Nous voulons mettre un terme au déterminisme social, aux situations qui enferment les personnes dans l'inactivité ou la sous-activité. Nous ne voulons plus nous contenter d'une politique d'insertion qui ne permet qu'à 10 % des allocataires du RSA de retrouver une activité chaque année.

Notre projet, c'est bien l'efficacité et l'investissement humain, dans lequel nous misons toutes les forces de la Nation. (Bravo ! et applaudissements sur les travées du groupe La République En Marche. – MM. Emmanuel Capus et Dominique Théophile applaudissent également.)

M. le président. La parole est à Mme Nadine Grelet-Certenais, pour la réplique.

Mme Nadine Grelet-Certenais. Madame la ministre, sans les transferts sociaux et fiscaux, notre pays compterait 5 millions de pauvres supplémentaires. La redistribution est au cœur de notre fraternité et fait la force de notre modèle social.

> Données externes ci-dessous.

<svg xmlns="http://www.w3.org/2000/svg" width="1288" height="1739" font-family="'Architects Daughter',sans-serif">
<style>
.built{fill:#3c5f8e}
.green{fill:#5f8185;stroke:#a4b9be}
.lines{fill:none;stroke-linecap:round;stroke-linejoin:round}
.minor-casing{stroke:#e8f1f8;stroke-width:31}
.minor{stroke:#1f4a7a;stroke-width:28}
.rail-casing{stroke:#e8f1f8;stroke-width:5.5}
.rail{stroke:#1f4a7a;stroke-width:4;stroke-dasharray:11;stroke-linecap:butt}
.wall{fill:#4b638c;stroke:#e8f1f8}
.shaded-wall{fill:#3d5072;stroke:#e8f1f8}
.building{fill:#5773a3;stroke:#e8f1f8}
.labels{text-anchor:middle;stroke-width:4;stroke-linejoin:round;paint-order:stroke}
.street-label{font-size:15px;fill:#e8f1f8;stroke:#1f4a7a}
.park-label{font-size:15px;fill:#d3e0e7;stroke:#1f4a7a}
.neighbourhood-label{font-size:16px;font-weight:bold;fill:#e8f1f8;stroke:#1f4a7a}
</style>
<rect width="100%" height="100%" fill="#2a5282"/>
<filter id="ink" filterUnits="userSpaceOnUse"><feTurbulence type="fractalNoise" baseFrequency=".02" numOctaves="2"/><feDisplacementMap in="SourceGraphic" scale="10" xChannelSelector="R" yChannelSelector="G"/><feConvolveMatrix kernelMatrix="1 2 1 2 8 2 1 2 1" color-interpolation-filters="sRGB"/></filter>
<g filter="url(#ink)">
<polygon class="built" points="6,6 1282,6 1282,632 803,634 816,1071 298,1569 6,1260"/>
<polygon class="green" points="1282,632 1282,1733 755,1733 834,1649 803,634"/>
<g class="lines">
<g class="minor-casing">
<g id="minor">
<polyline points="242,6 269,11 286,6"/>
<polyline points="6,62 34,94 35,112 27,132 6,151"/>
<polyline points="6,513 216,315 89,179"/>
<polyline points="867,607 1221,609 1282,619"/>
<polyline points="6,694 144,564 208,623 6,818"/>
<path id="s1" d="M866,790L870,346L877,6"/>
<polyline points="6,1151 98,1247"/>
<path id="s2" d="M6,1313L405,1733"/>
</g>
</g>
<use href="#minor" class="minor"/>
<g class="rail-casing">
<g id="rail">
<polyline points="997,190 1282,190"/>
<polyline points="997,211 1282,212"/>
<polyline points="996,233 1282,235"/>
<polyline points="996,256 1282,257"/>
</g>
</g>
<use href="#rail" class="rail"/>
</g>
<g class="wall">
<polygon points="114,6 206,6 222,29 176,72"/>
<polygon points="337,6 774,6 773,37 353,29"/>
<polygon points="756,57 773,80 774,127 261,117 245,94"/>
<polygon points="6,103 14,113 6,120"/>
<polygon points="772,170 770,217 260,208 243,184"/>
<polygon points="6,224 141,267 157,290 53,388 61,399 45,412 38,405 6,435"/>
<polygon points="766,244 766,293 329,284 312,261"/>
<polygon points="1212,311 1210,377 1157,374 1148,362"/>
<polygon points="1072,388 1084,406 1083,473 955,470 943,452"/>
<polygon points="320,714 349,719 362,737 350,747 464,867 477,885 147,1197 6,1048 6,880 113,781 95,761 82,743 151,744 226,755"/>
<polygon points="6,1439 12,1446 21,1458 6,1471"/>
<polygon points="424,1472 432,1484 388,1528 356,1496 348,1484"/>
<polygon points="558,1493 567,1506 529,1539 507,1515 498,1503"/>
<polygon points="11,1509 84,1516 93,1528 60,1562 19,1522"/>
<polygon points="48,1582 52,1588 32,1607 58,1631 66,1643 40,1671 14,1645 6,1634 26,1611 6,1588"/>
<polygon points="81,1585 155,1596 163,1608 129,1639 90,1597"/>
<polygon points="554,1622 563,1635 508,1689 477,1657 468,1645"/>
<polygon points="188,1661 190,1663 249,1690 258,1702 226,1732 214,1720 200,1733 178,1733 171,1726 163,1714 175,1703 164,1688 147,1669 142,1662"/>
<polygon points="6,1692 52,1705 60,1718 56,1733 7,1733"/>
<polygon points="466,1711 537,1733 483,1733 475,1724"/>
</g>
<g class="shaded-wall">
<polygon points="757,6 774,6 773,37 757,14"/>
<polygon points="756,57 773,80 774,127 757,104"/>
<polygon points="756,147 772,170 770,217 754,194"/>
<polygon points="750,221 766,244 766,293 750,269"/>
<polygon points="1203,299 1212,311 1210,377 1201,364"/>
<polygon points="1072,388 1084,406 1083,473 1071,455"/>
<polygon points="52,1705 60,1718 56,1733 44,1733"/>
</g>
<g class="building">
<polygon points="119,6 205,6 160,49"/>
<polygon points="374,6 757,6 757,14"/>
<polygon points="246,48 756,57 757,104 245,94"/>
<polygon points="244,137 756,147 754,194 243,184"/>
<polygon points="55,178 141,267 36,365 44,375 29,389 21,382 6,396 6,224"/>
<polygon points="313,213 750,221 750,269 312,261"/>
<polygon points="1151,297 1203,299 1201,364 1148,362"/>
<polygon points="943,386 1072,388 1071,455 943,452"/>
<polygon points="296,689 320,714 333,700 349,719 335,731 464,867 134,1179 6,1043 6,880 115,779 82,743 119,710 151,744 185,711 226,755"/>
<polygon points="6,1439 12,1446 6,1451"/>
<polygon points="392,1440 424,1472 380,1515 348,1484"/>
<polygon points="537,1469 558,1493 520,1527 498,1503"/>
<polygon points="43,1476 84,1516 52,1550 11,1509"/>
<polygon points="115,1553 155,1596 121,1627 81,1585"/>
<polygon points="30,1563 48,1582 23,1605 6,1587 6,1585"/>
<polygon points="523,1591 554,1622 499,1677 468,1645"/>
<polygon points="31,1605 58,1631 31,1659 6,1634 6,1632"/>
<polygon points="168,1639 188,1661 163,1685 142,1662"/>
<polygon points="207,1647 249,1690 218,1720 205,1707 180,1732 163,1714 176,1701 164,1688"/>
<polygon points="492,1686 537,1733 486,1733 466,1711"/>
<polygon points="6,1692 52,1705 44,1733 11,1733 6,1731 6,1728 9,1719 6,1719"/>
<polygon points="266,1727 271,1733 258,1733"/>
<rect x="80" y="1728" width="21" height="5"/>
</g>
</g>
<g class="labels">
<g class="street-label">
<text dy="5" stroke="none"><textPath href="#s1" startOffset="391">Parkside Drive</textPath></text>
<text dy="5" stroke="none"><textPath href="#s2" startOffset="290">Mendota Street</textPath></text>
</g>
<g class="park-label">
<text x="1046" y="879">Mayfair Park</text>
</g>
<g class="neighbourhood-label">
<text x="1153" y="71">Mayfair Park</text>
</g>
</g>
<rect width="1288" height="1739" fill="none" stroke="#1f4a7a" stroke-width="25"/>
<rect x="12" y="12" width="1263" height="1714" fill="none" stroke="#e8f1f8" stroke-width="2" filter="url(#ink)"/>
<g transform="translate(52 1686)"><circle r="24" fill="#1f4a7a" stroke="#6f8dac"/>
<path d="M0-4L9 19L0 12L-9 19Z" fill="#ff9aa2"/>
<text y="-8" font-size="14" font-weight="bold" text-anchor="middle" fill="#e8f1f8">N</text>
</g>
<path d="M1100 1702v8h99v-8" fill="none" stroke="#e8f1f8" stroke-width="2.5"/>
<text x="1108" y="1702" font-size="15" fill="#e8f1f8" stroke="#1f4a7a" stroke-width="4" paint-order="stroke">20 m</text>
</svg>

Après un an d'exercice du pouvoir, le résultat de votre politique s'avère foncièrement injuste.

Vous parlez d'émancipation sociale, mais, en catimini, vous baissez une nouvelle fois les APL pour les plus pauvres. Vous vantez les modèles allemand et britannique alors que leur taux de pauvreté est bien supérieur au nôtre.

Le revenu de base est un bon outil pour lutter contre l'exclusion sociale, saisissez-le ! (Bravo ! et applaudissements sur les travées du groupe socialiste et républicain et sur quelques travées du groupe communiste républicain citoyen et écologiste.)